Il restauro delle Serre di Villa Faraggiana a Meina

Le Serre del Museo Meina sono databili tra la fine dell’Ottocento e gli inizi del Novecento. Volute dalla famiglia Faraggiana, sono il frutto della passione per la botanica di Amalia De Bayer, consorte di Raffaello (che fece costruire lo chalet-museo). Da una serie di raffronti storici, architettonici e fotografici è presumibile affermare che le serre con la struttura odierna sono state realizzate all’inizio del XX secolo, mentre la torretta belvedere che unisce padiglione alto e basso, era già pre-esistente. I vivai per caratteristiche e posizione rappresentano un unicum nel territorio del Lago Maggiore. Dopo decenni di abbandono sono state recuperate dalla Fondazione UniversiCà che gestisce il Museo Meina.
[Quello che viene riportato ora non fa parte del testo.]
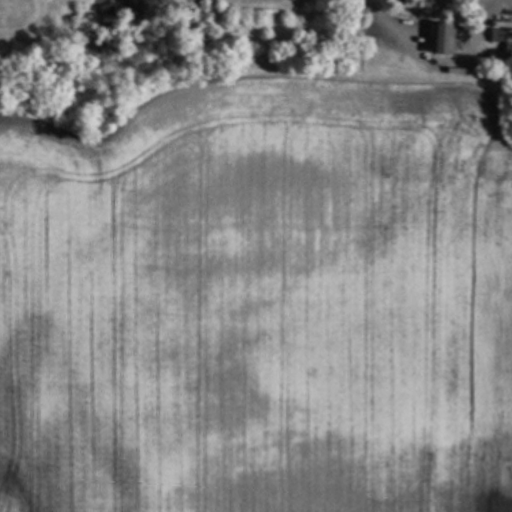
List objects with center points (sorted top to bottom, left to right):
building: (317, 2)
road: (381, 18)
building: (475, 23)
building: (448, 37)
building: (441, 39)
building: (502, 44)
building: (353, 52)
building: (235, 54)
building: (325, 62)
crop: (260, 303)
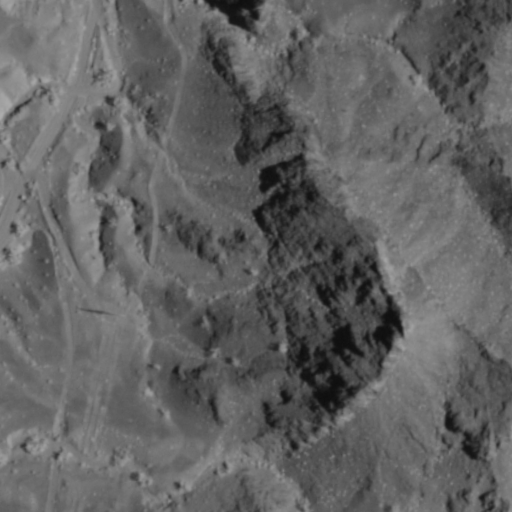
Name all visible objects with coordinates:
power tower: (117, 313)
Il declino e il lungo abbandono

In seguito al declino della nobile famiglia, l’intera proprietà di Meina dei Faraggiana, fu lasciata in eredità alle Sorelle Poverelle di Bergamo dell’Istituto Beato Palazzolo, che riconvertirono la Villa in ricovero per gli sfollati prima, e poi in residenza per anziani. Solo a metà degli anni 2000 la proprietà fu frazionata e le serre (insieme a parte del parco, alla ex-lavanderia e allo chalet museo) divennero di proprietà comunale. Tuttavia, le serre, come altre aree del compendio, nel corso dei decenni non subirono interventi di manutenzione né di restauro, vivendo di fatto in uno stato abbandono durato per circa 60 anni. 
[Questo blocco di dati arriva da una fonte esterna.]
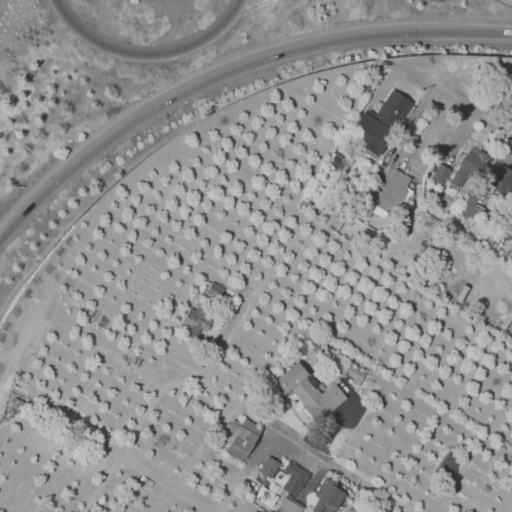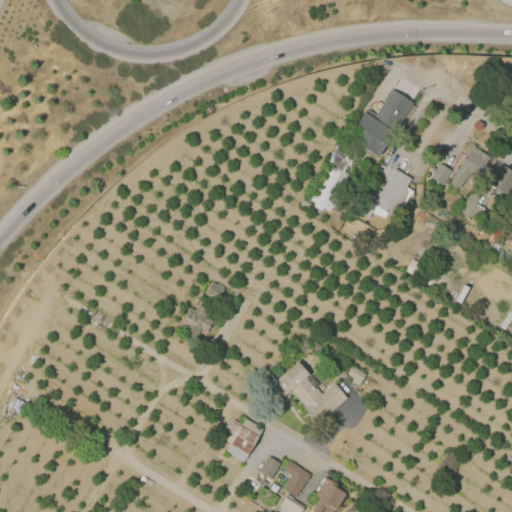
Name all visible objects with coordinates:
road: (403, 30)
road: (146, 55)
building: (510, 80)
building: (510, 81)
road: (158, 98)
road: (458, 98)
building: (379, 123)
building: (380, 123)
road: (430, 126)
road: (465, 130)
building: (470, 165)
building: (468, 169)
building: (439, 172)
building: (441, 172)
building: (331, 178)
building: (503, 179)
building: (504, 179)
building: (385, 194)
building: (386, 196)
building: (311, 207)
building: (472, 207)
building: (470, 208)
road: (20, 211)
building: (511, 252)
building: (511, 253)
building: (415, 267)
building: (213, 291)
building: (215, 291)
building: (197, 320)
building: (194, 322)
building: (30, 326)
building: (511, 338)
building: (511, 339)
building: (355, 373)
building: (355, 375)
road: (180, 383)
building: (306, 390)
building: (304, 391)
road: (231, 398)
road: (133, 435)
building: (239, 437)
building: (240, 437)
building: (448, 463)
building: (449, 465)
building: (268, 466)
building: (268, 466)
building: (294, 478)
building: (294, 478)
road: (166, 484)
building: (327, 496)
building: (327, 497)
building: (287, 506)
building: (287, 506)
La rinascita delle serre con i restauri della Fondazione UniversiCà

A partire dal 2015, la Fondazione UniversiCà è stata chiamata dal Comune per rilanciare e gestire il complesso museale di Meina. Dopo aver ricevuto in comodato ventennale il bene, ha avviato il “Borgo Ideale” un grande progetto di recupero delle serre e di altri spazi. In un solo anno la fondazione ha realizzato il restauro conservativo delle Serre che sono così rinate, con l’inaugurazione al pubblico nel settembre 2018. 

Il restauro è stato coordinato dall’architetto Renato Massucchi ed è stato sostenuto anche da Compagnia di San Paolo, all’interno del bando Luoghi della Cultura 2017. Sono state individuate una serie di soluzioni per conciliare il recupero del bene con l’accessibilità, creando accessi specifici per le persone con difficoltà motorie e cablando l’intero complesso del Museo Meina con una connettività avanzata, per consentire la fruizione multimediale di contenuti e l’organizzazione di iniziative.